■ **Exercise passage**:
------------------------------------------------
Test Failure: SearchQueryIT.testIssue3177 - forced merged attempted on closed index #13266

colings86 · 2015-09-02T09:17:43Z

Build URL: http://build-us-00.elastic.co/job/elasticsearch-20-strong/311/testReport/junit/org.elasticsearch.search.query/SearchQueryIT/testIssue3177/

Cannot reproduce locally

Reproduction command:

mvn verify -Pdev -Dskip.unit.tests -pl org.elasticsearch:elasticsearch -Dtests.seed=B91C259E8901B4E2 -Dtests.class=org.elasticsearch.search.query.SearchQueryIT -Dtests.method="testIssue3177" -Des.logger.level=DEBUG -Des.node.mode=network -Dtests.assertion.disabled=false -Dtests.security.manager=true -Dtests.heap.size=835m -Dtests.locale=pt -Dtests.timezone=Africa/Asmera

Stack trace for failure:

java.lang.AssertionError: Unexpected ShardFailures: [[test][2] failed, reason [BroadcastShardOperationFailedException[operation indices:admin/optimize failed]; nested: ForceMergeFailedEngineException[force merge failed]; nested: EngineClosedException[CurrentState[CLOSED] Closed]; ]]
Expected: <0>
     but: was <1>
    at __randomizedtesting.SeedInfo.seed([B91C259E8901B4E2:681C883A5FC3B16F]:0)
------------------------------------------------
■ **Information shown**:
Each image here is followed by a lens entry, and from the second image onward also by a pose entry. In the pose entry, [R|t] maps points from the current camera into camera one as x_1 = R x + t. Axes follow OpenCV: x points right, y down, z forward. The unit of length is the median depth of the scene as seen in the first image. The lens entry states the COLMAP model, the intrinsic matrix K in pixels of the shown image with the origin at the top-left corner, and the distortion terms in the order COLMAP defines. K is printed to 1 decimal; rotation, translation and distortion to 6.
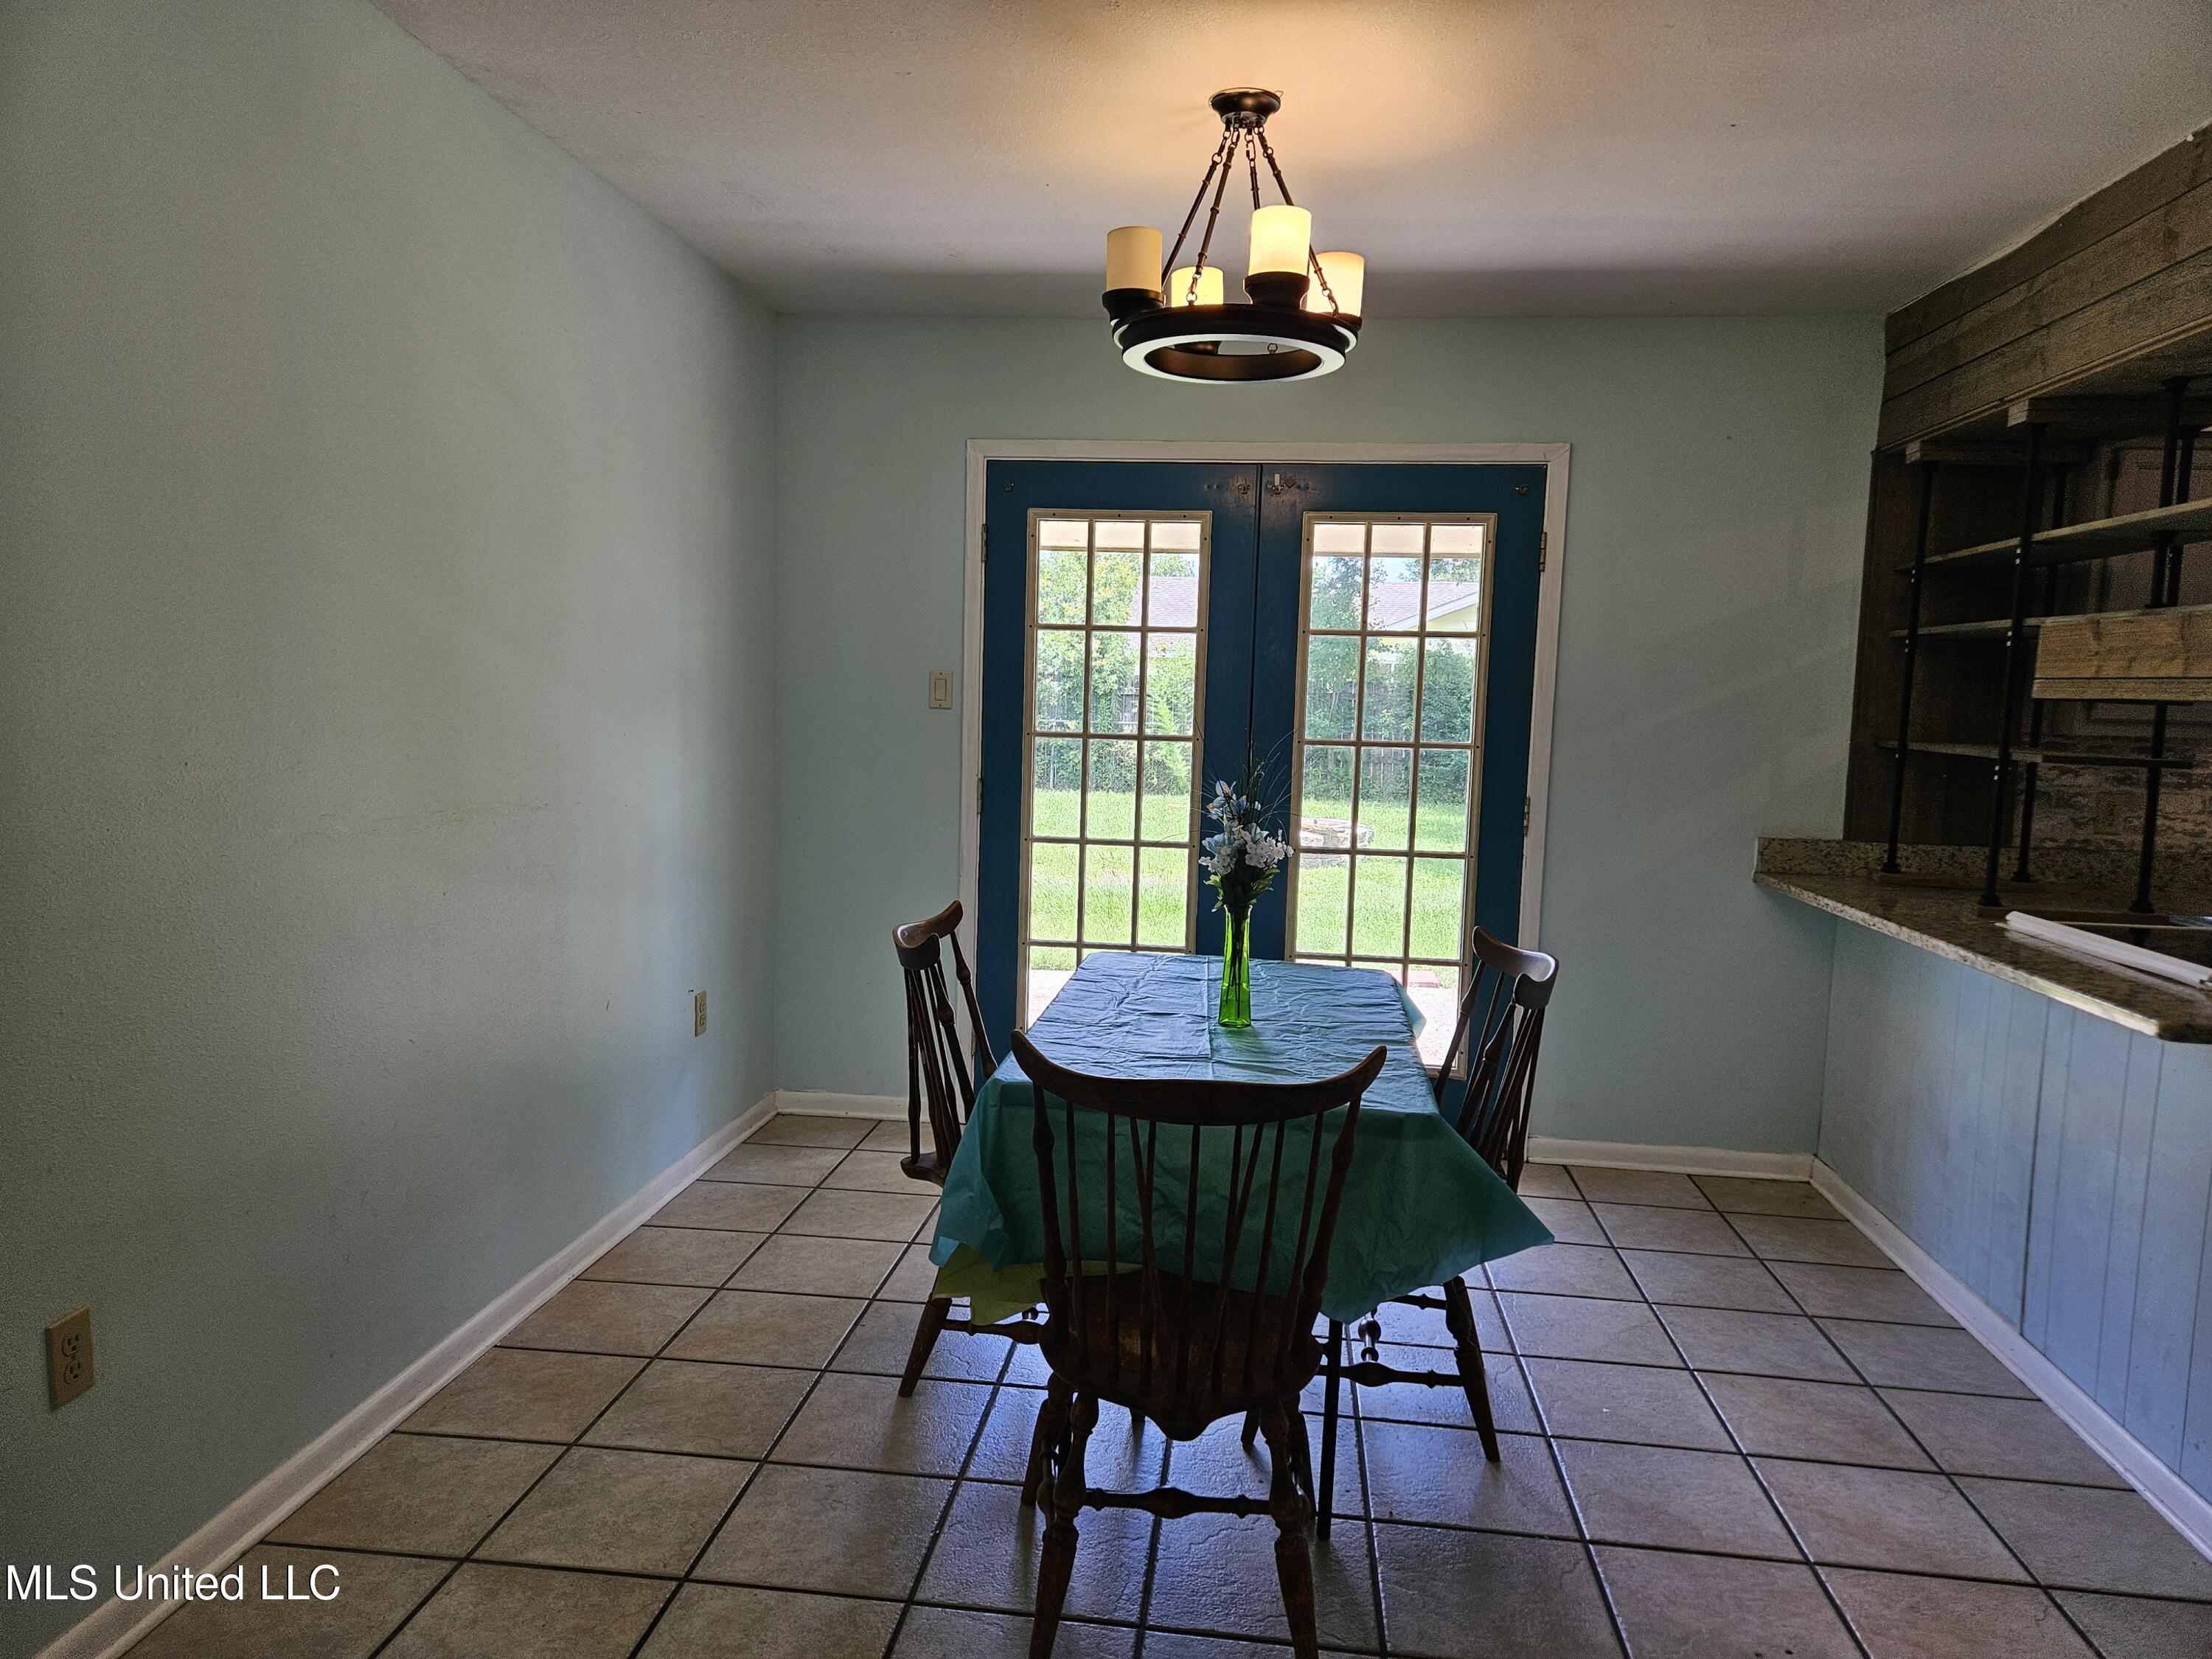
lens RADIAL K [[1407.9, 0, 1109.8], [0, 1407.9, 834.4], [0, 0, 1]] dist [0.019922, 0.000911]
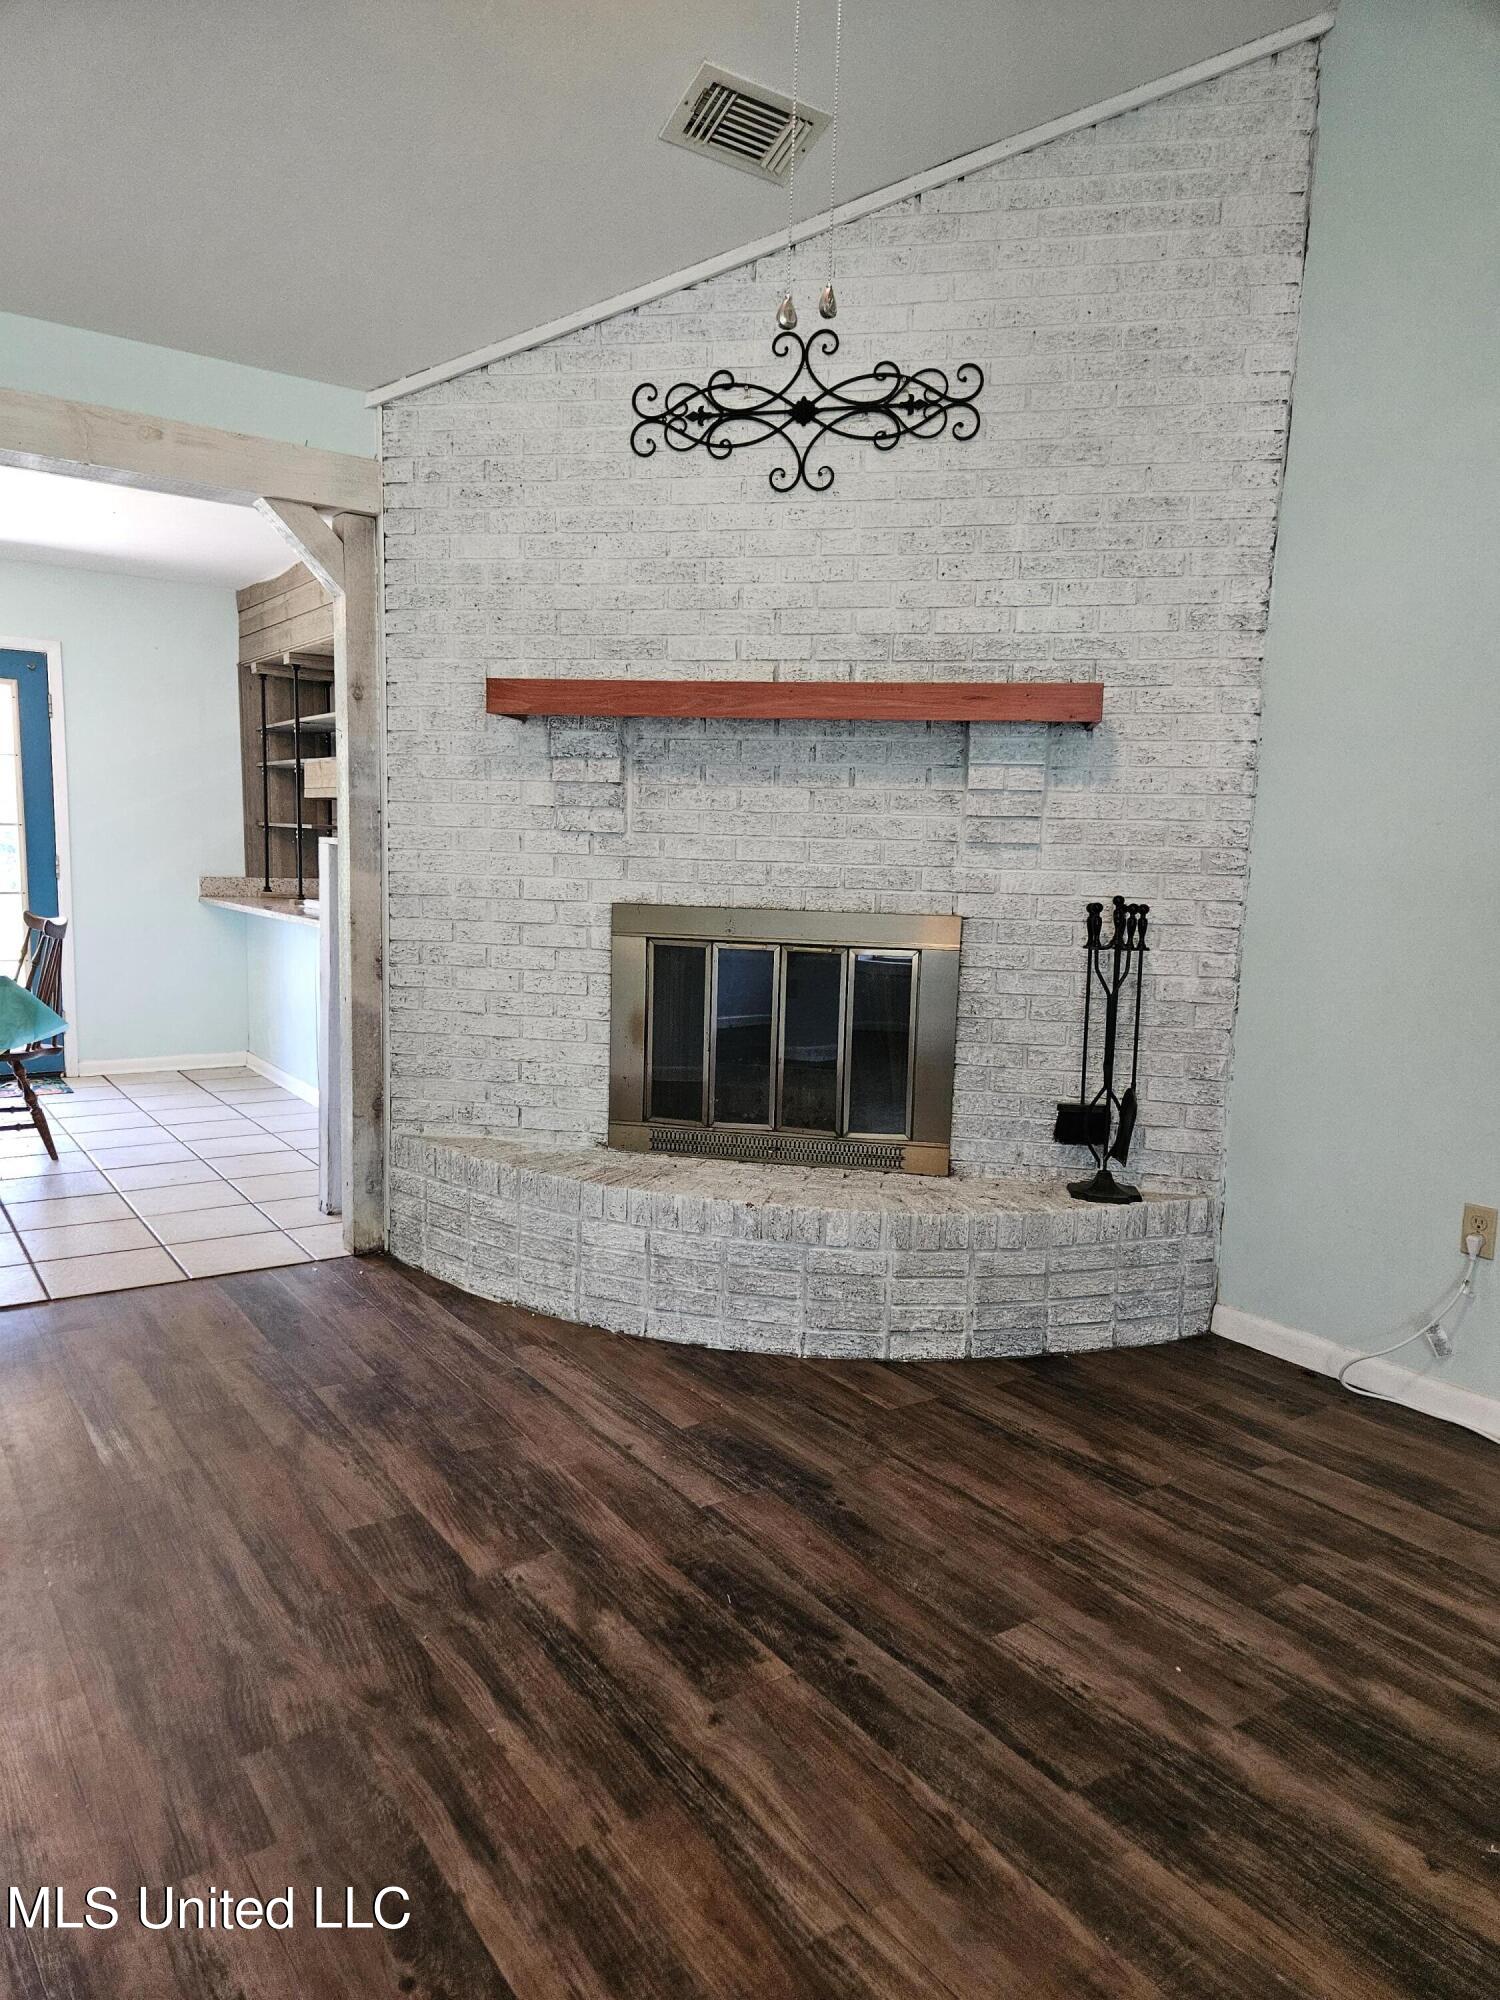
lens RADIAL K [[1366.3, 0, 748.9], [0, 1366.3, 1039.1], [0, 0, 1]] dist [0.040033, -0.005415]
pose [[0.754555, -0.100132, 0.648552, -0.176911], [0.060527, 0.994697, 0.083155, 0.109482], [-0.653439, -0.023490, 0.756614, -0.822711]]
------------------------------------------------
■ **Exercise set**:
**a)** Answer each question from the test-failure report, one answer per line, marked as the questions are.
(i) What heap size does the reproduction command set?
(ii) What value did the assertion expect, and what value did it find?
(iii) In what state was the engine reported to be?
**b)** List every exception or error type named in the stack trace of the test-failure report.
**c)** Carry the test-failure report forward from its last line, in the same formal register.

■ **Numbered answers**:
**a)**
(i) 835m
(ii) It expected 0 and found 1.
(iii) CLOSED

**b)**
java.lang.AssertionError
BroadcastShardOperationFailedException
ForceMergeFailedEngineException
EngineClosedException

**c)**
    at org.hamcrest.MatcherAssert.assertThat(MatcherAssert.java:20)
    at org.elasticsearch.test.hamcrest.ElasticsearchAssertions.assertNoFailures(ElasticsearchAssertions.java:343)
    at org.elasticsearch.test.ESIntegTestCase.optimize(ESIntegTestCase.java:1226)
    at org.elasticsearch.search.query.SearchQueryIT.testIssue3177(SearchQueryIT.java:148)
    at sun.reflect.NativeMethodAccessorImpl.invoke0(Native Method)
    at sun.reflect.NativeMethodAccessorImpl.invoke(NativeMethodAccessorImpl.java:57)
    at sun.reflect.DelegatingMethodAccessorImpl.invoke(DelegatingMethodAccessorImpl.java:43)
    at java.lang.reflect.Method.invoke(Method.java:606)
    at com.carrotsearch.randomizedtesting.RandomizedRunner.invoke(RandomizedRunner.java:1638)
    at com.carrotsearch.randomizedtesting.RandomizedRunner$6.evaluate(RandomizedRunner.java:847)
    at com.carrotsearch.randomizedtesting.RandomizedRunner$7.evaluate(RandomizedRunner.java:883)
    at com.carrotsearch.randomizedtesting.RandomizedRunner$8.evaluate(RandomizedRunner.java:897)
    at com.carrotsearch.randomizedtesting.rules.StatementAdapter.evaluate(StatementAdapter.java:36)
    at org.apache.lucene.util.TestRuleSetupTeardownChained$1.evaluate(TestRuleSetupTeardownChained.java:50)
    at org.apache.lucene.util.AbstractBeforeAfterRule$1.evaluate(AbstractBeforeAfterRule.java:46)
    at org.apache.lucene.util.TestRuleThreadAndTestName$1.evaluate(TestRuleThreadAndTestName.java:49)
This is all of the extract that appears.